There are several actions involved in determining the optimal kill step process, and these must consider the product’s intrinsic parameters and its ingredients’ sensitivity to heat. Take a low moisture, dry product, for example. Generating the right kill step may involve evaluating two to five technologies on average first. After selecting potential candidates, the product and process must be validated at plant scale using appropriate surrogates for the product. Process technologies that deliver the required reduction in pathogens can be chosen as candidates that can move forward. The next step is to evaluate the technology given the product’s intrinsic and quality parameters. Looking at the cost of the technology is also important to decide whether to select it or reject it and move to a different option.
Using a surrogate to validate kill process parameters is considered a gold standard. Since surrogates are safe, non-infectious organisms, such as ferments or probiotics, they can be used directly in food and mimic pathogen behavior in the food matrix, allowing companies to validate kill steps using real-life conditions.
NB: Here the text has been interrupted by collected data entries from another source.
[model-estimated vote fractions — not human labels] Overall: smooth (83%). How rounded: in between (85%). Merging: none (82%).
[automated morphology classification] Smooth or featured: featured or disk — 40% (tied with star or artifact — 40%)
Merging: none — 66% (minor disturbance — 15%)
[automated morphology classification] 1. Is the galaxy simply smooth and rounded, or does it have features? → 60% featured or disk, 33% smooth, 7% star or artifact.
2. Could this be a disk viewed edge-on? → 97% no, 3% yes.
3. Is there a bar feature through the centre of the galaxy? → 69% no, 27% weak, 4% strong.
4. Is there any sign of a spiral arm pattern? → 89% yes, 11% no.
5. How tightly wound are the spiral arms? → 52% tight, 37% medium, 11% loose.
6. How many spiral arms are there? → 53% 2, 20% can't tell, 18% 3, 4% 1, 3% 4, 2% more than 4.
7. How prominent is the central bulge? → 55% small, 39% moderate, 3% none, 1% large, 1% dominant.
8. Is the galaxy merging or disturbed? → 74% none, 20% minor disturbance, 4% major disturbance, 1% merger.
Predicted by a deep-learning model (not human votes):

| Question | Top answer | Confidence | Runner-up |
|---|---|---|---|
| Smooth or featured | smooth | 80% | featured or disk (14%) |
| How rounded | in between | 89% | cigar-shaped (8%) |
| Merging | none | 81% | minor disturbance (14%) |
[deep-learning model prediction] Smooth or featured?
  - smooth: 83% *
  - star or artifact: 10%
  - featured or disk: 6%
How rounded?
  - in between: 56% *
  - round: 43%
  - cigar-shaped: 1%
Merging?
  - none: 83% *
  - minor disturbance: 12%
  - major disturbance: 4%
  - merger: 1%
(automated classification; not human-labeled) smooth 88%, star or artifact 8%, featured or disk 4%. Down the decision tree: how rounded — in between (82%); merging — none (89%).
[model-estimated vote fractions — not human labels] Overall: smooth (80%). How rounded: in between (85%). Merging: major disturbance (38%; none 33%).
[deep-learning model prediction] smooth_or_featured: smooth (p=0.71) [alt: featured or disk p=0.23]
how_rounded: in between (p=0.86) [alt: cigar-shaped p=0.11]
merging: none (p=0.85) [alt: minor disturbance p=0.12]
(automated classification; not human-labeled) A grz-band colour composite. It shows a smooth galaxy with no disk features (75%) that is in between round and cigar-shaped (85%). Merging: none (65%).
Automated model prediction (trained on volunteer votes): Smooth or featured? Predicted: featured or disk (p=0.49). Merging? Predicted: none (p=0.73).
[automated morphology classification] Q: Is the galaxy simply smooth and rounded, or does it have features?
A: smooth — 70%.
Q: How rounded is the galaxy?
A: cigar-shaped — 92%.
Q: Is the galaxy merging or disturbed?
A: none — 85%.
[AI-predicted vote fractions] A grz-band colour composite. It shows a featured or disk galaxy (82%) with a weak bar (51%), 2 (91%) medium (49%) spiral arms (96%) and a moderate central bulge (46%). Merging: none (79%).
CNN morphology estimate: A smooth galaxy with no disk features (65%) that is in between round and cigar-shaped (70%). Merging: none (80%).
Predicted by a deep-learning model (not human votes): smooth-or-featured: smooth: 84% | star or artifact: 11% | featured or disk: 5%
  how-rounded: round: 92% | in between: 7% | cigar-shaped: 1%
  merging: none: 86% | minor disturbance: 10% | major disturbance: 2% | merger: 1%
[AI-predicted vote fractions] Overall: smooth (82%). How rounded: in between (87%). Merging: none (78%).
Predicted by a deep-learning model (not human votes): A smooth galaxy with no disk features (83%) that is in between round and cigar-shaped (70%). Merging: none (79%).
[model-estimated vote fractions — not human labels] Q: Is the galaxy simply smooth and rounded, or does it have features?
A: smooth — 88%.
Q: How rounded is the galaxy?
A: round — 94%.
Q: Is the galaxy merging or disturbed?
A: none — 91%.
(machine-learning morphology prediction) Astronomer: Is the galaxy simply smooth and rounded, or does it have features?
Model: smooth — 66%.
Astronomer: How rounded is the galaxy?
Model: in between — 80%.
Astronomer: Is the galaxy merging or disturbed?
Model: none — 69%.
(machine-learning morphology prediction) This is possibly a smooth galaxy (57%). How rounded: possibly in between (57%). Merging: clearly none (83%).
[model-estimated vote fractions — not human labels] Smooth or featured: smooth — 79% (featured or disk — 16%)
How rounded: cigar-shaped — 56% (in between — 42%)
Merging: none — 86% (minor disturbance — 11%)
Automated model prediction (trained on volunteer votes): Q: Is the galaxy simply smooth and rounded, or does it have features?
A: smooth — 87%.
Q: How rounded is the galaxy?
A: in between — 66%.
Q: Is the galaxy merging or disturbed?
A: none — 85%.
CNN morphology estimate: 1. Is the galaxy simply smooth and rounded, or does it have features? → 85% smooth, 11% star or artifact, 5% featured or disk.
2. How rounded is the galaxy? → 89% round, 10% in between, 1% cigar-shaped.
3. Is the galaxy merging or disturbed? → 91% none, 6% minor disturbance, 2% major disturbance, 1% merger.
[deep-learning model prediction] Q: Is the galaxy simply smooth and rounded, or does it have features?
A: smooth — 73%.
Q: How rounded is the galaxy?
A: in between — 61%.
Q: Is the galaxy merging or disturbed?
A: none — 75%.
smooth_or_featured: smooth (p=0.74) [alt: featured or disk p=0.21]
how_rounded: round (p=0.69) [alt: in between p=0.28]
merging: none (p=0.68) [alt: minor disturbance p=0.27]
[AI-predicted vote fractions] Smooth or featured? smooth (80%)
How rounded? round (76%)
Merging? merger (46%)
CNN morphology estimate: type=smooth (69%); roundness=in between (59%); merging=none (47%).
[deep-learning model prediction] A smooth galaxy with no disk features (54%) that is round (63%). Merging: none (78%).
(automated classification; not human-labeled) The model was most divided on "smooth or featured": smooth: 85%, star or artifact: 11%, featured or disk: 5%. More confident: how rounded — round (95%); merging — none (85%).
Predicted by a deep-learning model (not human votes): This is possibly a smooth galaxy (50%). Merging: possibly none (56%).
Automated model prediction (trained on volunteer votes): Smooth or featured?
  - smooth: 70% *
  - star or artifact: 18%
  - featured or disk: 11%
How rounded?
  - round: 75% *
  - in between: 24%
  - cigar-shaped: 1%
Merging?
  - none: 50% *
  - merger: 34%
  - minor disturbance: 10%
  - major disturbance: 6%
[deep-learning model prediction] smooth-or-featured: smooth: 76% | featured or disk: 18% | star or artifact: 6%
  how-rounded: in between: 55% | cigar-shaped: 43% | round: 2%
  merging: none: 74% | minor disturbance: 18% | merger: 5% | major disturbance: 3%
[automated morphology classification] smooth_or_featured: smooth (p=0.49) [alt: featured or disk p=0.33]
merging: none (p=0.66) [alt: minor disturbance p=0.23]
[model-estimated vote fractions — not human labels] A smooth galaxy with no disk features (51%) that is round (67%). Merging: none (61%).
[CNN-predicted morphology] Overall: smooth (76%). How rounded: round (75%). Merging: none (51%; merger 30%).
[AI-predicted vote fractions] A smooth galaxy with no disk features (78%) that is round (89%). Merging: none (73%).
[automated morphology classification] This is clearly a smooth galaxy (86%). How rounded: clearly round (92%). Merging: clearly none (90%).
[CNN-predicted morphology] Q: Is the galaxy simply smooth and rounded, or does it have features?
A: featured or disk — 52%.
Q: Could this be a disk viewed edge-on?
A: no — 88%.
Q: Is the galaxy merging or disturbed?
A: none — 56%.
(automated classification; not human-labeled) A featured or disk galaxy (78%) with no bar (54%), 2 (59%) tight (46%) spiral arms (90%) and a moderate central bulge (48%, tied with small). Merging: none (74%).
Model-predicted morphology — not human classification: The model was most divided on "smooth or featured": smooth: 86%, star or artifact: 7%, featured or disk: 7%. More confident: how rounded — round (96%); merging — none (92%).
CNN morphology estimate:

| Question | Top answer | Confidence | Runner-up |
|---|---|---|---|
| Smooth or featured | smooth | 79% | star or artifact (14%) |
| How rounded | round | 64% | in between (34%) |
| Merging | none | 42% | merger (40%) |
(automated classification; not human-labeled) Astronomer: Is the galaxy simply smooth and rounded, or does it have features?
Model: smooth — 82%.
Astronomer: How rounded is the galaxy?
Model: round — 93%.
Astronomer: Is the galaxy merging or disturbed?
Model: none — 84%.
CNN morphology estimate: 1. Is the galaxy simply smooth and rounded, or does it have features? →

They check actual processes with the actual products, generating data that is difficult to obtain using other methods. Note that methods like mathematical modeling or lab scale studies may also raise concerns of scalability, which can lead to using more conservative safety margins that result in product overtreatment.
The benefits of using a surrogate extend beyond guaranteeing pathogen lethality. When companies use these organisms to optimize processing parameters, they can not only ensure pathogen elimination but also realize positive effects on product quality and plant productivity.
Consider the example of a major global spice manufacturer that produced a heat-sensitive spice product. The kill step involved using a continuous steam system at a sustained high temperature. Although company leaders were confident in the safety of their practices, they suspected the methodology was over processing the spice. They set a goal to use less heat during the kill step to preserve key sensory attributes, including essential oils, and thereby improve product quality without sacrificing safety. In addition, the company wanted to increase equipment efficiency by processing the spice sufficiently enough to reach food safety objectives while discontinuing over processing practices.
To reach its goals, the company partnered with Novolyze to conduct range-finding trials, evaluating six different treatment parameters. All factors except for one achieved a 5-log surrogate reduction. Using this information, food processing engineers were able to determine the optimal time and temperature combination for processing the heat-sensitive spice. The company shaved 10°C and three minutes from previous parameters while still delivering a safe and validated product to their customers. Spices processed under the new constraints better retained their flavor and bright coloring, which made them more appealing to customers. Moreover, the refined methodology allowed the company to increase production efficiency and save on energy costs.
Maintaining food safety while preserving quality and efficiency requires constant vigilance. Designing and validating the appropriate kill step is key to this effort. Surrogates enable efficient and effective process design and validation, facilitating range finding trials that test parameters using real conditions. By pursuing an approach that harmonizes food safety requirements with product quality and production efficiency goals, you can realize an optimal process that drives business performance and increases customer satisfaction.